To equip the clinics, the startup has partnered with various manufacturers, including the American company Butterfly Network, to provide devices like the low-cost portable ultrasound tool, which Popa says helps bring scanning services within the reach of target clientele.

The startup also equips the clinics with a monthly subscription-based practice management software (KSh.1000 [$6.25 per today’s exchange rate]), to digitize their operations and improve the management of their businesses.

“They can view their balance sheet, record patient data and get a view of a patient’s journey.

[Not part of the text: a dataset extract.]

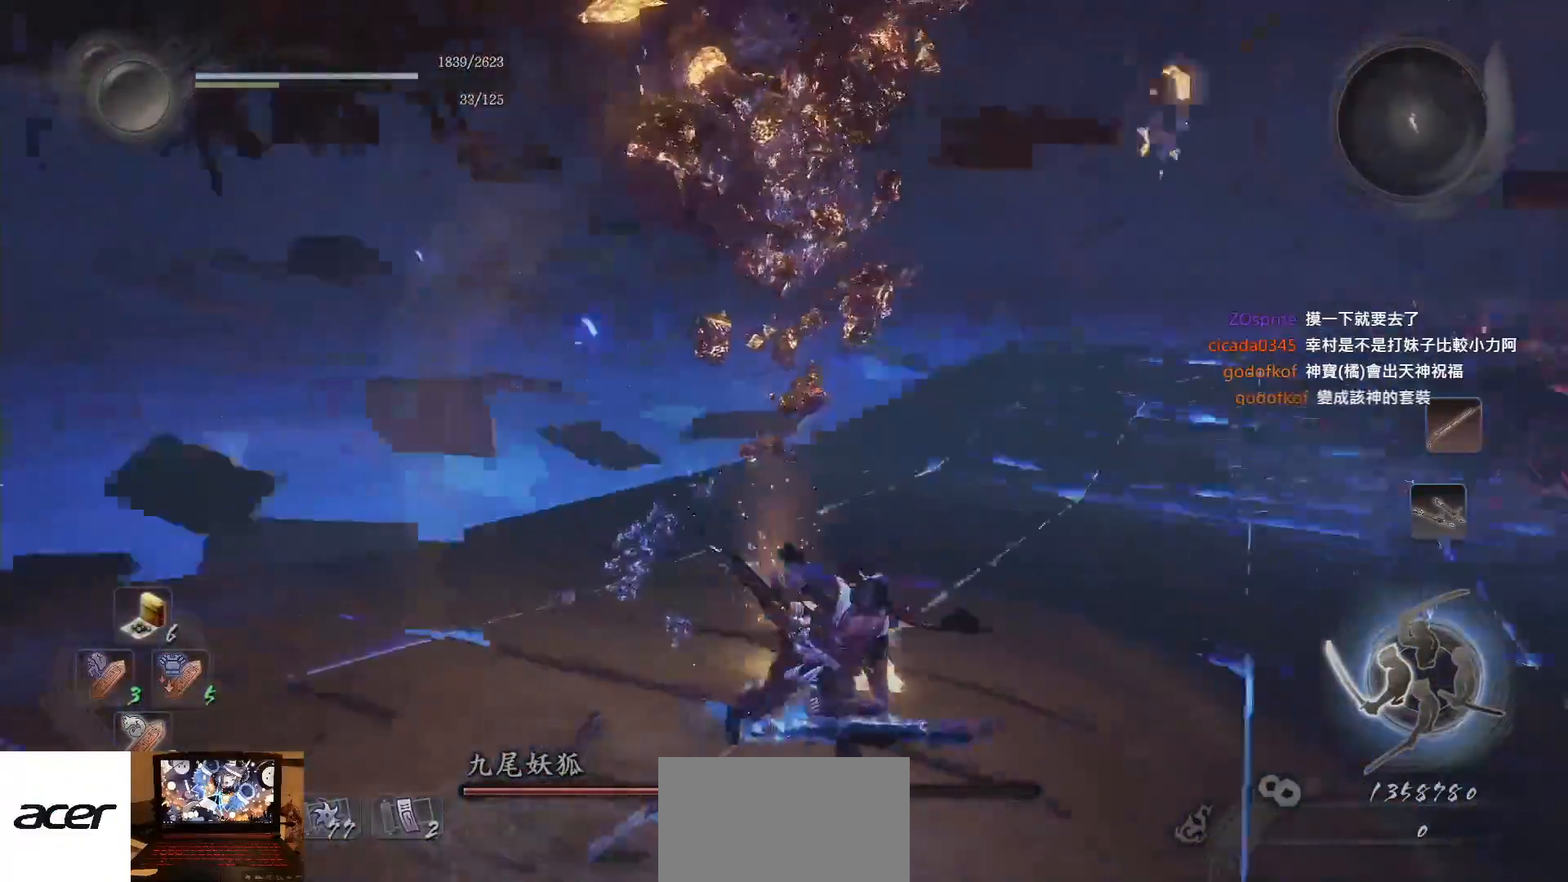
{"buttons": ["CROSS"], "left_stick": "down-right", "right_stick": "center"}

They can also report to the Ministry of Health with a touch of a button. The software also gives us a view inside the clinic,” he said, adding that they will use the data for credit rating to support plans to lend out up to $15,000 in working capital.

In Ilara Health’s next phase of growth, they plan to double down on reaching the patients through the B2B health and occupational service, through which they will partner with employers to give employees access to various outpatient services at partner clinics.

“We live in a place where only 2.7% of Kenyans are insured privately and even NHIF (state-run health coverage) does not properly cover outpatient care. We have been building a provider model, and we are now reaching the patients to complete the cycle,” said Popa, who co-founded Ilara Health after working in management consulting, then tech and startup ecosystem in Africa for years. Before launching Ilara Health, Popa worked as an investor at DiGame, a now fully invested Africa-focused fund and a subsidiary of U.K. private equity firm Zouk Capital.